(Dataset records Opens)

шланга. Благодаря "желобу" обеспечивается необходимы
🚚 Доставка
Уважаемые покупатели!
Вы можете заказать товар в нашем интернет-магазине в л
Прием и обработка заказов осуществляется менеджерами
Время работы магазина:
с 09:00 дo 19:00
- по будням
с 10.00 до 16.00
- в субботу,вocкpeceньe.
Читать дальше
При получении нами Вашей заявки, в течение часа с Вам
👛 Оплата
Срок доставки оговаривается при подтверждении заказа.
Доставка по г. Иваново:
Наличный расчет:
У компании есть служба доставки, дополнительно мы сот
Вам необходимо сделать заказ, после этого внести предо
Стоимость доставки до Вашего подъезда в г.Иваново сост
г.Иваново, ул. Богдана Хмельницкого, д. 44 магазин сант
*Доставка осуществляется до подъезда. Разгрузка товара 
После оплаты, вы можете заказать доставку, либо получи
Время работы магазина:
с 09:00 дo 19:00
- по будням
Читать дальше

(Dataset records Closes)

# Exercise directions
All of the records above are to be returned exactly as they stand.

# Answer to this problem
шланга. Благодаря "желобу" обеспечивается необходимы
🚚 Доставка
Уважаемые покупатели!
Вы можете заказать товар в нашем интернет-магазине в л
Прием и обработка заказов осуществляется менеджерами
Время работы магазина:
с 09:00 дo 19:00
- по будням
с 10.00 до 16.00
- в субботу,вocкpeceньe.
Читать дальше
При получении нами Вашей заявки, в течение часа с Вам
👛 Оплата
Срок доставки оговаривается при подтверждении заказа.
Доставка по г. Иваново:
Наличный расчет:
У компании есть служба доставки, дополнительно мы сот
Вам необходимо сделать заказ, после этого внести предо
Стоимость доставки до Вашего подъезда в г.Иваново сост
г.Иваново, ул. Богдана Хмельницкого, д. 44 магазин сант
*Доставка осуществляется до подъезда. Разгрузка товара 
После оплаты, вы можете заказать доставку, либо получи
Время работы магазина:
с 09:00 дo 19:00
- по будням
Читать дальше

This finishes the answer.